→ LES LIGNES

*-*-*

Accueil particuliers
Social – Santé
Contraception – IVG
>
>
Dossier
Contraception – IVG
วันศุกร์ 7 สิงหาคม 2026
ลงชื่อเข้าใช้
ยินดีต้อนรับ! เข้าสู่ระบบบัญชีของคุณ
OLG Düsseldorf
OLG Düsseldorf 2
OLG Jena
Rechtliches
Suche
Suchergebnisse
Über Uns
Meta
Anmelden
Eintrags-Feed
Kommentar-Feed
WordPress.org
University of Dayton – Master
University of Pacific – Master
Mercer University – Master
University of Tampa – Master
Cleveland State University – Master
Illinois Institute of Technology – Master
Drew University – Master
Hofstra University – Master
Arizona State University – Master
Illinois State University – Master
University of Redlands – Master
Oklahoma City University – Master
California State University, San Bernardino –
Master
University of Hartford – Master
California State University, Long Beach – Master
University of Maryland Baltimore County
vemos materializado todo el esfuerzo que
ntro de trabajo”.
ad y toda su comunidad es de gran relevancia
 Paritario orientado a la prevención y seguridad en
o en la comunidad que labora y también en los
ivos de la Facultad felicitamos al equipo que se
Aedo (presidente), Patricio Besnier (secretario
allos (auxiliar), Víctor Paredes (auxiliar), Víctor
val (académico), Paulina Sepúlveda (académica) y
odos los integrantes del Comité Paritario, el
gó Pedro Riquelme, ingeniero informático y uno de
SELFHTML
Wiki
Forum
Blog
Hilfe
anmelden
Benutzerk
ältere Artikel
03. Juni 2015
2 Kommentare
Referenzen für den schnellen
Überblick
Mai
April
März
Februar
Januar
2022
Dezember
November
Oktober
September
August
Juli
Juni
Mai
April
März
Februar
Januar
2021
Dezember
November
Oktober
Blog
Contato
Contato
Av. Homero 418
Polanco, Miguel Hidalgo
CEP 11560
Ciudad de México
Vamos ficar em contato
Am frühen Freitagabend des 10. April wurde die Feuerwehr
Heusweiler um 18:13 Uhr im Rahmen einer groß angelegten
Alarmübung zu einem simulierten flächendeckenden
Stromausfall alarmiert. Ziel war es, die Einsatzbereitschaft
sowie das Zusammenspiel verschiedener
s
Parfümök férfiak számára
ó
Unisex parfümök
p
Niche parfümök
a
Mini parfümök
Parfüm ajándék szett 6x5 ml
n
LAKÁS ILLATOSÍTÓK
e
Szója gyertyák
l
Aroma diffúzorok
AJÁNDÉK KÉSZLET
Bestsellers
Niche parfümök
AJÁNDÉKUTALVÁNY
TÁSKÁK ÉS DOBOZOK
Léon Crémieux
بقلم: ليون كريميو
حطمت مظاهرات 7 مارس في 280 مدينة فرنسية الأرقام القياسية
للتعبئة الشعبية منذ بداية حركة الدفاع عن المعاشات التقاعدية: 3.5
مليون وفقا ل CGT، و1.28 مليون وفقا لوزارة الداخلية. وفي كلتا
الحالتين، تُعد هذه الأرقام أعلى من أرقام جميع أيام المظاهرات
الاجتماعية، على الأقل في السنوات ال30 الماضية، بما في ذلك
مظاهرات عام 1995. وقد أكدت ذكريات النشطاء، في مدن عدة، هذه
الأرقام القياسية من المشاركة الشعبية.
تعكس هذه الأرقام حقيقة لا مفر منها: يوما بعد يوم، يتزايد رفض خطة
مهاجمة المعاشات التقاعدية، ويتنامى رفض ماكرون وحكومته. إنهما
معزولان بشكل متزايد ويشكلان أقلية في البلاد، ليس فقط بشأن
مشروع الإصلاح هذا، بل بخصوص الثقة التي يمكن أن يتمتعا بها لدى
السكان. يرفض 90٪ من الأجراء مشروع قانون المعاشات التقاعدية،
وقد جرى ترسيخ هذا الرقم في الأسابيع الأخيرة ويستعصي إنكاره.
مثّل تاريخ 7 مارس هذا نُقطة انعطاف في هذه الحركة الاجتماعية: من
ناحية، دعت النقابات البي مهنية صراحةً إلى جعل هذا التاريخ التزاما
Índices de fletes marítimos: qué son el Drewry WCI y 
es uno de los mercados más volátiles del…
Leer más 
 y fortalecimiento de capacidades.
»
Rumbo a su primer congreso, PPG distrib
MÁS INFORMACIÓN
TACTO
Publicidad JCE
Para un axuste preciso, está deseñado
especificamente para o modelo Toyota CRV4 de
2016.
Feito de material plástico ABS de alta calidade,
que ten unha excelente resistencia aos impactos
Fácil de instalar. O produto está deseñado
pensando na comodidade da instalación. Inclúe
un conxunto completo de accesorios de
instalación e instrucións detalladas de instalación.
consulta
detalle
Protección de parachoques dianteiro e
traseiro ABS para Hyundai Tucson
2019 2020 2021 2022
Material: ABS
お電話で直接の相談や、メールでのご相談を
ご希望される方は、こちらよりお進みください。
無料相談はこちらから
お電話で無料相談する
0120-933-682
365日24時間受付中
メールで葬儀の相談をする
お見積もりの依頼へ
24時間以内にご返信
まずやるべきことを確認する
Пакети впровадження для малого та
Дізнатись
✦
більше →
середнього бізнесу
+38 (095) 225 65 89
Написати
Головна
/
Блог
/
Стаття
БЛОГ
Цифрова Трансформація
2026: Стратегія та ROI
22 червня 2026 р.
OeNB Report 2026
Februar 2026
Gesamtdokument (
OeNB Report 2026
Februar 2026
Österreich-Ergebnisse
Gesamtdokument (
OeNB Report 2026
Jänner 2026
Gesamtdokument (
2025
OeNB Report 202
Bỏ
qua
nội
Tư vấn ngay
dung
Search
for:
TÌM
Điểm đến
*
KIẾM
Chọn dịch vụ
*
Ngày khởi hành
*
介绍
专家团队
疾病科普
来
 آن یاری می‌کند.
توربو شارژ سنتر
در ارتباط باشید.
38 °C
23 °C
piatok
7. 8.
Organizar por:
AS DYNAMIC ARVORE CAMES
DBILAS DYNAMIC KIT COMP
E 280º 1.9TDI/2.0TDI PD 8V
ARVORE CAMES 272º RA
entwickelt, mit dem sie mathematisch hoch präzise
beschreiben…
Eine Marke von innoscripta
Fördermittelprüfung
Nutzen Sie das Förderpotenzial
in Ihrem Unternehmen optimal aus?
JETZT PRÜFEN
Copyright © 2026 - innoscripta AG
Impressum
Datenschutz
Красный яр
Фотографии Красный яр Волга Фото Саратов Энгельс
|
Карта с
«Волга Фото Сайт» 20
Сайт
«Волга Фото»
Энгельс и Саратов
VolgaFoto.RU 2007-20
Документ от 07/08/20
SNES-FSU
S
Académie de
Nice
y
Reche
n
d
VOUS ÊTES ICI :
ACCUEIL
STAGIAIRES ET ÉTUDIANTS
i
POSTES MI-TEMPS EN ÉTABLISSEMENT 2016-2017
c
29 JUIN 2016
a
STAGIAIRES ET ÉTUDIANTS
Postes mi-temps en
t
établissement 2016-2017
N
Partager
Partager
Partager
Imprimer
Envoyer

*-*-*

→ EXERCICE
Remplacez « Partager » par « Diffuser » dans toutes les lignes ci-dessus et recopiez-les sans rien changer d'autre.

→ VOTRE RÉPONSE
Accueil particuliers
Social – Santé
Contraception – IVG
>
>
Dossier
Contraception – IVG
วันศุกร์ 7 สิงหาคม 2026
ลงชื่อเข้าใช้
ยินดีต้อนรับ! เข้าสู่ระบบบัญชีของคุณ
OLG Düsseldorf
OLG Düsseldorf 2
OLG Jena
Rechtliches
Suche
Suchergebnisse
Über Uns
Meta
Anmelden
Eintrags-Feed
Kommentar-Feed
WordPress.org
University of Dayton – Master
University of Pacific – Master
Mercer University – Master
University of Tampa – Master
Cleveland State University – Master
Illinois Institute of Technology – Master
Drew University – Master
Hofstra University – Master
Arizona State University – Master
Illinois State University – Master
University of Redlands – Master
Oklahoma City University – Master
California State University, San Bernardino –
Master
University of Hartford – Master
California State University, Long Beach – Master
University of Maryland Baltimore County
vemos materializado todo el esfuerzo que
ntro de trabajo”.
ad y toda su comunidad es de gran relevancia
 Paritario orientado a la prevención y seguridad en
o en la comunidad que labora y también en los
ivos de la Facultad felicitamos al equipo que se
Aedo (presidente), Patricio Besnier (secretario
allos (auxiliar), Víctor Paredes (auxiliar), Víctor
val (académico), Paulina Sepúlveda (académica) y
odos los integrantes del Comité Paritario, el
gó Pedro Riquelme, ingeniero informático y uno de
SELFHTML
Wiki
Forum
Blog
Hilfe
anmelden
Benutzerk
ältere Artikel
03. Juni 2015
2 Kommentare
Referenzen für den schnellen
Überblick
Mai
April
März
Februar
Januar
2022
Dezember
November
Oktober
September
August
Juli
Juni
Mai
April
März
Februar
Januar
2021
Dezember
November
Oktober
Blog
Contato
Contato
Av. Homero 418
Polanco, Miguel Hidalgo
CEP 11560
Ciudad de México
Vamos ficar em contato
Am frühen Freitagabend des 10. April wurde die Feuerwehr
Heusweiler um 18:13 Uhr im Rahmen einer groß angelegten
Alarmübung zu einem simulierten flächendeckenden
Stromausfall alarmiert. Ziel war es, die Einsatzbereitschaft
sowie das Zusammenspiel verschiedener
s
Parfümök férfiak számára
ó
Unisex parfümök
p
Niche parfümök
a
Mini parfümök
Parfüm ajándék szett 6x5 ml
n
LAKÁS ILLATOSÍTÓK
e
Szója gyertyák
l
Aroma diffúzorok
AJÁNDÉK KÉSZLET
Bestsellers
Niche parfümök
AJÁNDÉKUTALVÁNY
TÁSKÁK ÉS DOBOZOK
Léon Crémieux
بقلم: ليون كريميو
حطمت مظاهرات 7 مارس في 280 مدينة فرنسية الأرقام القياسية
للتعبئة الشعبية منذ بداية حركة الدفاع عن المعاشات التقاعدية: 3.5
مليون وفقا ل CGT، و1.28 مليون وفقا لوزارة الداخلية. وفي كلتا
الحالتين، تُعد هذه الأرقام أعلى من أرقام جميع أيام المظاهرات
الاجتماعية، على الأقل في السنوات ال30 الماضية، بما في ذلك
مظاهرات عام 1995. وقد أكدت ذكريات النشطاء، في مدن عدة، هذه
الأرقام القياسية من المشاركة الشعبية.
تعكس هذه الأرقام حقيقة لا مفر منها: يوما بعد يوم، يتزايد رفض خطة
مهاجمة المعاشات التقاعدية، ويتنامى رفض ماكرون وحكومته. إنهما
معزولان بشكل متزايد ويشكلان أقلية في البلاد، ليس فقط بشأن
مشروع الإصلاح هذا، بل بخصوص الثقة التي يمكن أن يتمتعا بها لدى
السكان. يرفض 90٪ من الأجراء مشروع قانون المعاشات التقاعدية،
وقد جرى ترسيخ هذا الرقم في الأسابيع الأخيرة ويستعصي إنكاره.
مثّل تاريخ 7 مارس هذا نُقطة انعطاف في هذه الحركة الاجتماعية: من
ناحية، دعت النقابات البي مهنية صراحةً إلى جعل هذا التاريخ التزاما
Índices de fletes marítimos: qué son el Drewry WCI y 
es uno de los mercados más volátiles del…
Leer más 
 y fortalecimiento de capacidades.
»
Rumbo a su primer congreso, PPG distrib
MÁS INFORMACIÓN
TACTO
Publicidad JCE
Para un axuste preciso, está deseñado
especificamente para o modelo Toyota CRV4 de
2016.
Feito de material plástico ABS de alta calidade,
que ten unha excelente resistencia aos impactos
Fácil de instalar. O produto está deseñado
pensando na comodidade da instalación. Inclúe
un conxunto completo de accesorios de
instalación e instrucións detalladas de instalación.
consulta
detalle
Protección de parachoques dianteiro e
traseiro ABS para Hyundai Tucson
2019 2020 2021 2022
Material: ABS
お電話で直接の相談や、メールでのご相談を
ご希望される方は、こちらよりお進みください。
無料相談はこちらから
お電話で無料相談する
0120-933-682
365日24時間受付中
メールで葬儀の相談をする
お見積もりの依頼へ
24時間以内にご返信
まずやるべきことを確認する
Пакети впровадження для малого та
Дізнатись
✦
більше →
середнього бізнесу
+38 (095) 225 65 89
Написати
Головна
/
Блог
/
Стаття
БЛОГ
Цифрова Трансформація
2026: Стратегія та ROI
22 червня 2026 р.
OeNB Report 2026
Februar 2026
Gesamtdokument (
OeNB Report 2026
Februar 2026
Österreich-Ergebnisse
Gesamtdokument (
OeNB Report 2026
Jänner 2026
Gesamtdokument (
2025
OeNB Report 202
Bỏ
qua
nội
Tư vấn ngay
dung
Search
for:
TÌM
Điểm đến
*
KIẾM
Chọn dịch vụ
*
Ngày khởi hành
*
介绍
专家团队
疾病科普
来
 آن یاری می‌کند.
توربو شارژ سنتر
در ارتباط باشید.
38 °C
23 °C
piatok
7. 8.
Organizar por:
AS DYNAMIC ARVORE CAMES
DBILAS DYNAMIC KIT COMP
E 280º 1.9TDI/2.0TDI PD 8V
ARVORE CAMES 272º RA
entwickelt, mit dem sie mathematisch hoch präzise
beschreiben…
Eine Marke von innoscripta
Fördermittelprüfung
Nutzen Sie das Förderpotenzial
in Ihrem Unternehmen optimal aus?
JETZT PRÜFEN
Copyright © 2026 - innoscripta AG
Impressum
Datenschutz
Красный яр
Фотографии Красный яр Волга Фото Саратов Энгельс
|
Карта с
«Волга Фото Сайт» 20
Сайт
«Волга Фото»
Энгельс и Саратов
VolgaFoto.RU 2007-20
Документ от 07/08/20
SNES-FSU
S
Académie de
Nice
y
Reche
n
d
VOUS ÊTES ICI :
ACCUEIL
STAGIAIRES ET ÉTUDIANTS
i
POSTES MI-TEMPS EN ÉTABLISSEMENT 2016-2017
c
29 JUIN 2016
a
STAGIAIRES ET ÉTUDIANTS
Postes mi-temps en
t
établissement 2016-2017
N
Diffuser
Diffuser
Diffuser
Imprimer
Envoyer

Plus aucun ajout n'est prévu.